Here’s how it’s supposed to work: An internship gives you experience that you can leverage into a full-time position in your chosen field. This is how it all too often really works: You spend the summer doing grunt work, or worse, doing nothing at all. Can this resume entry be saved?
Yes, it can! No matter how lowly or off-topic you think your internship was, you have still learned things that will be of value to future employers. It’s all in how you look at it … and present it when marketing yourself.
If you lucked into an internship where you received relevant training and opportunities to contribute meaningfully to the company’s operations, then you will certainly make the most of that on your resume and in your next job.
But even the most mundane task can sound impressive if you add the right details. Of these two resume entries, which person would you hire?

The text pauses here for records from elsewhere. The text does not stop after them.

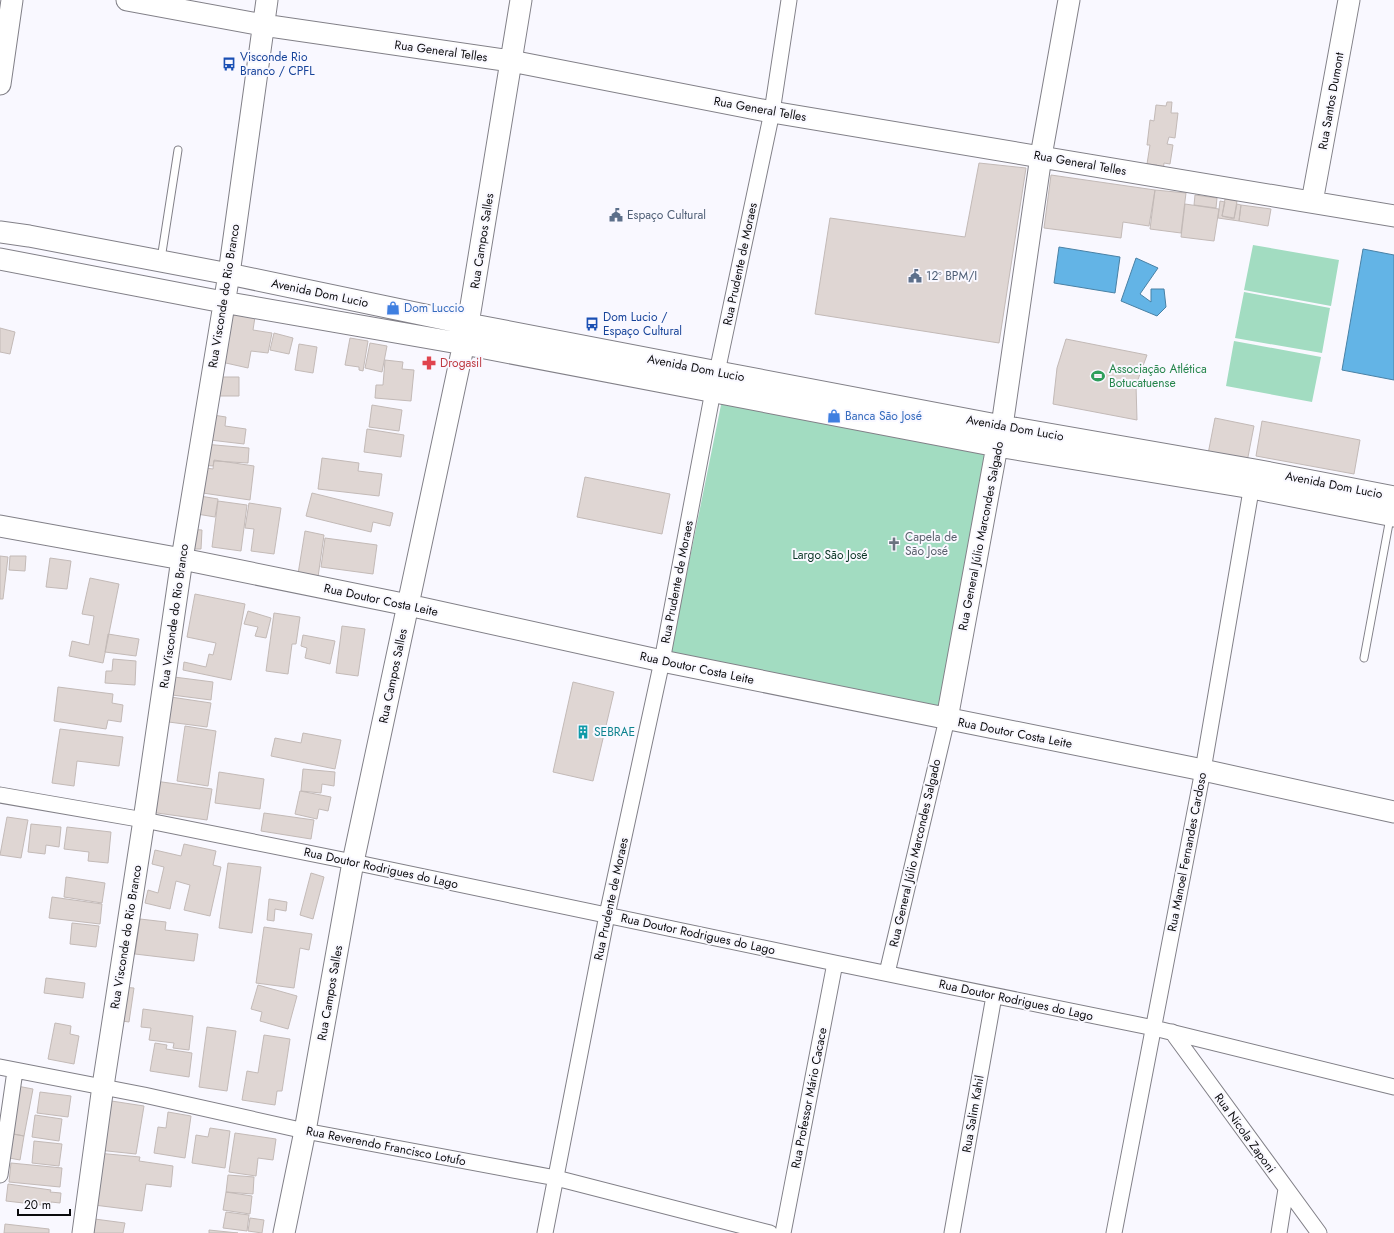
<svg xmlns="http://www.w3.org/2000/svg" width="1394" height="1233" viewBox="0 0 1394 1233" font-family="Jost,sans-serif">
<rect width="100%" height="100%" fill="#f9f8ff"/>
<path fill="#a2dcc1" d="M1253,245L1339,260L1331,306L1244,290Z
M1244,292L1330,308L1322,353L1235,338Z
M1234,341L1321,357L1312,402L1226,386Z
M722,400L988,450L942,708L669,661Z"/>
<path fill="#63b4e6" stroke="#4981a5" d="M1059,247L1120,257L1115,293L1054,283Z
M1363,249L1394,255V380L1342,370Z
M1136,258L1158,268L1140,294L1151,302V289H1164L1166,307L1157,316L1121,301Z"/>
<path fill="#dfd6d3" stroke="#c3bab7" d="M1167,102H1172L1171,113H1178L1175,138L1169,137L1167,144L1173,145L1170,164L1164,163L1163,172L1157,171V165L1147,164L1150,145H1147L1150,120L1154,121L1156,105L1166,106Z
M979,163L1026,168L999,343L815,314L830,218L965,237Z
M1051,175L1155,190L1149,226L1123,222L1121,238L1044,228Z
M1155,190L1186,193L1181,233L1150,229Z
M1195,195L1217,198L1216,208L1194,205Z
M1225,199L1237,201L1234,218L1222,216Z
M1220,201L1225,202L1222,216L1234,219L1237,204L1241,205L1239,221L1218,218Z
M1185,204L1219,209L1214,241L1181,237Z
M1241,205L1271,209L1268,226L1239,221Z
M224,312L255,317L253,330L272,333L268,353L251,351L248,368L217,361Z
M0,328L15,332L10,354L0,352Z
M274,333L293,338L289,354L270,350Z
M350,338L368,341L363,371L359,370V367L345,365Z
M1066,339L1147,355L1136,385L1137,420L1053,404L1057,368Z
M370,343L387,346L382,372L365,368Z
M299,344L317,347L313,373L295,370Z
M385,360L403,362L402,369L414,370L411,401L375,398L376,385H383Z
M218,377H239V396H217Z
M372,405L402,410L399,431L369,427Z
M213,415L226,417L225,426L246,429L244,444L210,440Z
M1215,418L1254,426L1247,462L1208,454Z
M1262,421L1360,440L1354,474L1256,456Z
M367,429L404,435L401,457L364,452Z
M204,444L249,448L248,463L214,461L213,466L202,465Z
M322,458L359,463L358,471L382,474L379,496L318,489Z
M214,460L254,466L250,500L196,492L199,467L213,469Z
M585,477L670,494L662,534L577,517Z
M312,493L393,513L390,526L373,522L371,532L306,516Z
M194,495L218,499L215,517L191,513Z
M218,501L247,505L241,551L212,547Z
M249,503L281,508L274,554L251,551L254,529L245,528Z
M188,529L202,530L201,549H187Z
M305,531L324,535L318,577L298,574Z
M325,538L377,545L373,574L321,567Z
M0,556L8,557L3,599H0Z
M10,556H26L25,571L9,570Z
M50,558L71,561L67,589L46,587Z
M90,578L119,584L103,663L69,656L72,641L89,645L94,616L82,614Z
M195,594L245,604L231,680L183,670L184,662L206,667L209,654L213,655L216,643L187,637Z
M248,611L271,618L266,638L255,636L258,627L244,624Z
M274,613L300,617L296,644H292L288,674L266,671Z
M342,626L365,629L358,676L336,673Z
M108,634L139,639L136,656L105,652Z
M303,635L335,641L330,664L305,658L307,648L301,646Z
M113,659L136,661L135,685L105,683L106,671H112Z
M174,677L213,682L211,700L172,695Z
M573,682L614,692L593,781L553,772Z
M58,687L113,694L112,703L123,705L121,722L108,720L106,729L54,721Z
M164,696L211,703L207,727L161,721Z
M185,726L216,731L208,786L177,781Z
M60,729L123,737L119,766L77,761L74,786L52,783Z
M303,733L341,740L335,769L271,756L275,738L301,743Z
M303,769L335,772L334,786L322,784L321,793L301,791Z
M219,772L264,779L260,809L215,803Z
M155,781L212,789L207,820L150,812Z
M300,791L331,797L328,811L319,809L317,819L295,814Z
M264,813L314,820L311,839L261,831Z
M7,817L28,820L21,858L0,855Z
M31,824L61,827L59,847L46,845L45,854L28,852Z
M67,827L111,832L108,863L88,861L89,852L64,849Z
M184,844L216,851L213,865L221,867L210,916L184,910L190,885L176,881L170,909L145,903L148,890L158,893L164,867L152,864L155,850L181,856Z
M228,863L261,867L252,933L219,928Z
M311,873L324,877L313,919L300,915Z
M66,877L105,883L102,903L64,897Z
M52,897L102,904L100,924L49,918Z
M269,899L287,902L286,911L275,909L274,921L267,920Z
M140,919L166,922L165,930L198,934L194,961L135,954Z
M72,923L99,926L96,947L70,944Z
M264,927L312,934L309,950L300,948L294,988L256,983Z
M46,978L85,983L83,998L44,993Z
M258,985L297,996L288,1029L260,1021L262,1012L251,1009Z
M120,987L134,988L129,1022L115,1020Z
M143,1009L193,1016L189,1050L173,1048L174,1043L149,1040L151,1028L141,1027Z
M55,1023L71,1026L70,1034L79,1036L74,1064L48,1059Z
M207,1027L236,1031L227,1091L199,1087Z
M264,1035L290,1039L282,1091H277L275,1105L242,1100L247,1071L258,1073Z
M155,1043L167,1045L166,1049L192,1053L189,1077L150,1071Z
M17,1086L33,1089L24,1136L8,1133Z
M40,1092L71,1096L68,1117L37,1113Z
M105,1100L144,1106L136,1154L98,1150Z
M168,1112L191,1116L185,1158L154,1153L158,1127L166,1128Z
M35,1115L62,1119L59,1141L32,1137Z
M210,1128L230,1131L225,1168L192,1163L196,1135L208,1137Z
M8,1133L24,1136L20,1160L4,1157Z
M235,1133L276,1139L273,1160L258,1158L256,1176L229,1172Z
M34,1141L62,1144L59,1166L32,1163Z
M97,1153L140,1157L139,1161L173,1166L171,1187L146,1184L142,1211L94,1205Z
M11,1163L62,1168L60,1187L9,1182Z
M228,1175L254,1177L253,1194L226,1192Z
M8,1184L51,1190L50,1192L61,1193L60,1203L51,1202L50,1206L6,1201Z
M226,1192L252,1196L250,1214L223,1210Z
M226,1212L249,1215L247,1231L223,1228Z
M87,1218L125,1223L123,1233H85Z
M250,1218L264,1220L262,1233L248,1231Z
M5,1224L49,1229V1233H4Z
M209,1230L238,1233H209Z"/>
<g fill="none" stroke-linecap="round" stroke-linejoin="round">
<g stroke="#828088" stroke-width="9">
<path id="lane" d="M161,259L178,150
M1364,658L1390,518"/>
</g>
<g stroke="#828088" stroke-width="17">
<path id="street" d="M0,795L144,820L353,862L835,963L1154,1028L1394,1087
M887,973L947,719
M1172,1032L1319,1233
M0,1067L144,1095L305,1131L556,1178L770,1233
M0,1175L15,1071
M545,1233L607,915L662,661L713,391L772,112L789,0
M783,1233L835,963
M952,1233L994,996
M1114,1233L1203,770L1253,479
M1279,1233L1286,1189"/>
</g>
<g stroke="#828088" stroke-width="23">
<path id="secondary" d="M127,0L263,25L511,61L772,112L1394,216
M0,84L12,0
M1312,202L1349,0
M0,232L29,236L229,274L468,324L718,372L1002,426L1255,470L1394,497
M0,259L223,302L464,344L997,446L1252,488L1394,516
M0,526L182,559L408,605L662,661L1203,770L1394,812
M947,719L997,446L1002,426L1041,156L1069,0
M83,1233L103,1086L144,820L182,559L229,274L267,0
M284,1233L305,1131L353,862L468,324L521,0"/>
</g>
<use href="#lane" stroke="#fff" stroke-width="7"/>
<use href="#street" stroke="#fff" stroke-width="15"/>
<use href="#secondary" stroke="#fff" stroke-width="21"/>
</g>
<defs>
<g id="bus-bare" transform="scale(1.08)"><path d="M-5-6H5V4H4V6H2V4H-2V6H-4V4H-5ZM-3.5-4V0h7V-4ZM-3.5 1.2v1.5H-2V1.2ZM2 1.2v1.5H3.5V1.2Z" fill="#1a4fb4" stroke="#f9f8ff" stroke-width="2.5" paint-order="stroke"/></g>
<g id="civic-bare" transform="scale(1.08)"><path d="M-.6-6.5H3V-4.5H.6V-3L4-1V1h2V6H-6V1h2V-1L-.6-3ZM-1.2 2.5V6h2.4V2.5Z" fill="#5c6f8a" stroke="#f9f8ff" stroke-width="2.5" paint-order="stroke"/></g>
<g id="shop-bare" transform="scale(1.08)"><path d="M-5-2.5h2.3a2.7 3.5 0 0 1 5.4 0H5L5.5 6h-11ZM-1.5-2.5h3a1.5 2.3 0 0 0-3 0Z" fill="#3f7fe0" stroke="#f9f8ff" stroke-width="2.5" paint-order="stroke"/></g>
<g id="pharmacy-bare" transform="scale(1.08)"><path d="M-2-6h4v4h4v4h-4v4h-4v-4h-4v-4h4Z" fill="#e0444e" stroke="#f9f8ff" stroke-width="2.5" paint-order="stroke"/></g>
<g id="stadium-bare" transform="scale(1.08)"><path d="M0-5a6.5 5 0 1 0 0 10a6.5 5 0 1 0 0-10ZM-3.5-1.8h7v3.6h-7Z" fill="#2e9e5b" stroke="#f9f8ff" stroke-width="2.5" paint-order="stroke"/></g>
<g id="church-bare" transform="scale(1.08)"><path d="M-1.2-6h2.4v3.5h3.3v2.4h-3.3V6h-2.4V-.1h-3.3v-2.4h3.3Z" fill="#6b7280" stroke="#f9f8ff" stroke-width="2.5" paint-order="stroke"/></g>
<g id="building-bare" transform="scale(1.08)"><path d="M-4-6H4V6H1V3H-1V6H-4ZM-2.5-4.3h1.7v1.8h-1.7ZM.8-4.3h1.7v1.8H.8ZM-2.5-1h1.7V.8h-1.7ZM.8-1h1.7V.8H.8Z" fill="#0f9aa8" stroke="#f9f8ff" stroke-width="2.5" paint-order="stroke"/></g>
</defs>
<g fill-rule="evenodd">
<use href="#bus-bare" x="229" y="64"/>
<use href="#civic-bare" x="616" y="215"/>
<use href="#civic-bare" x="915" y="276"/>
<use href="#shop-bare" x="393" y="308"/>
<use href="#bus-bare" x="592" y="324"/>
<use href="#pharmacy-bare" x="429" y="363"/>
<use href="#stadium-bare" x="1098" y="376"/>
<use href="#shop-bare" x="834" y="416"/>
<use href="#church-bare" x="894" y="544"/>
<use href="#building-bare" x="583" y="732"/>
</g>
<g text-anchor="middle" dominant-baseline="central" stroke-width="4" stroke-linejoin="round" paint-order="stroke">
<g font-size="12" fill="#0b0b0d" stroke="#f9f8ff">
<text transform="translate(441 51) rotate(8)">Rua General Telles</text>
<text transform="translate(1331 101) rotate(-80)">Rua Santos Dumont</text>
<text transform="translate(760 109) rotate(10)">Rua General Telles</text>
<text transform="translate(1080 163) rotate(10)">Rua General Telles</text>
<text transform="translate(482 241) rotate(-81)">Rua Campos Salles</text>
<text transform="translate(740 264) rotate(-78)">Rua Prudente de Moraes</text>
<text transform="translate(320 293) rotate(12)">Avenida Dom Lucio</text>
<text transform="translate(224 296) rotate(-81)">Rua Visconde do Rio Branco</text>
<text transform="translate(696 368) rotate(11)">Avenida Dom Lucio</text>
<text transform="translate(1015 428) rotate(10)">Avenida Dom Lucio</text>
<text transform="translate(1334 485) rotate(11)">Avenida Dom Lucio</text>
<text transform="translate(981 536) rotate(-79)">Rua General Júlio Marcondes Salgado</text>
<text transform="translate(677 582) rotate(-79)">Rua Prudente de Moraes</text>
<text transform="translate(381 600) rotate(12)">Rua Doutor Costa Leite</text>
<text transform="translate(174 616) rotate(-82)">Rua Visconde do Rio Branco</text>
<text transform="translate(697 668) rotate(12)">Rua Doutor Costa Leite</text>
<text transform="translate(393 676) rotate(-78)">Rua Campos Salles</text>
<text transform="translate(1015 733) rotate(11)">Rua Doutor Costa Leite</text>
<text transform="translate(1187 852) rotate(-79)">Rua Manoel Fernandes Cardoso</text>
<text transform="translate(915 853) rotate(-77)">Rua General Júlio Marcondes Salgado</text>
<text transform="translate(381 868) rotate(12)">Rua Doutor Rodrigues do Lago</text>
<text transform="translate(611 899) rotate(-78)">Rua Prudente de Moraes</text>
<text transform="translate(698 934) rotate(12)">Rua Doutor Rodrigues do Lago</text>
<text transform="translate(126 937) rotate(-81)">Rua Visconde do Rio Branco</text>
<text transform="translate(330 993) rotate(-80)">Rua Campos Salles</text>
<text transform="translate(1016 1000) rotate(12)">Rua Doutor Rodrigues do Lago</text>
<text transform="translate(809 1098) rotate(-79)">Rua Professor Mário Cacace</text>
<text transform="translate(973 1114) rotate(-80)">Rua Salim Kahil</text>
<text transform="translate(1245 1133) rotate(54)">Rua Nicola Zaponi</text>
<text transform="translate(386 1146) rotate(11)">Rua Reverendo Francisco Lotufo</text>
</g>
<g font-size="12" fill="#164399" stroke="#f9f8ff" text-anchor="start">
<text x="240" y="57">Visconde Rio<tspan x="240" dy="14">Branco / CPFL</tspan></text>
<text x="603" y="317">Dom Lucio /<tspan x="603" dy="14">Espaço Cultural</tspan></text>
</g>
<g font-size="12" fill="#4e5e75" stroke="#f9f8ff" text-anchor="start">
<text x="627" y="215">Espaço Cultural</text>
<text x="926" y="276">12º BPM/I</text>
</g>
<g font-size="12" fill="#366cbe" stroke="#f9f8ff" text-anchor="start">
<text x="404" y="308">Dom Luccio</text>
<text x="845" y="416">Banca São José</text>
</g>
<g font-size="12" fill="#be3a42" stroke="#f9f8ff" text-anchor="start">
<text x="440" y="363">Drogasil</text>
</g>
<g font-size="12" fill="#27864d" stroke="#f9f8ff" text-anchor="start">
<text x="1109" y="369">Associação Atlética<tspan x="1109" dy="14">Botucatuense</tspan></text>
</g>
<g font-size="12" fill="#5b616d" stroke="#f9f8ff" text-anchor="start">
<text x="905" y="537">Capela de<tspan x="905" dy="14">São José</tspan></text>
</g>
<g font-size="12" fill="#0a3525" stroke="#f9f8ff">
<text x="830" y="555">Largo São José</text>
</g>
<g font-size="12" fill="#0d838f" stroke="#f9f8ff" text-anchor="start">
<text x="594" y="732">SEBRAE</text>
</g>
</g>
<path d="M18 1209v6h52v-6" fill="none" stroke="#0b0b0d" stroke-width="2"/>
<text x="24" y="1209" font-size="12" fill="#0b0b0d" stroke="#f9f8ff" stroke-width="3" paint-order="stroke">20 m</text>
</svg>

Helped with warehouse restocking.
Handled restocking of 25,000 sq. ft. warehouse which shipped more than 5,000 items per week to all 50 states and 14 countries.
If you said B, you’re right. This version tells recruiters that you have learned how to handle a fast pace and high work volumes — and that’s much more valuable than the task itself.
For many interns, this is their first experience of working in a team where they are expected to put the company’s benefit ahead of their own personal interests. You learn how to fit in with the corporate culture, interact with a variety of different personalities, and meet people at all levels of the organization.
Good communication skills, teamwork experience and being a cultural fit are all high priority traits that employers look for in job applicants.
Being good at your job is only half the story for most employers. They also want someone who’s good at being an employee: coming in on time every time, taking direction well, being willing to go the extra mile when the team is in a jam. In short, someone who’s a good value for the money they’re paying.
If you learned and practiced these skills during your internship, it will pay off big when it comes time for your supervisor to write that letter of recommendation. And remember, this supervisor — as well as everyone you worked with during your internship — should be kept in touch with as part of your professional network after you leave. You never know when one of these contacts might lead you to your dream job.